• WHAT IS REQUIRED
Every line of the data must be set down exactly as shown.
-- INFORMATION SUPPLIED follows --
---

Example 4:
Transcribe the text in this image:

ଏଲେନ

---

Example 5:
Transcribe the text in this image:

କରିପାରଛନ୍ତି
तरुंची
-- INFORMATION SUPPLIED concluded --
• SOLUTION
---

Example 4:
Transcribe the text in this image:

ଏଲେନ

---

Example 5:
Transcribe the text in this image:

କରିପାରଛନ୍ତି
तरुंची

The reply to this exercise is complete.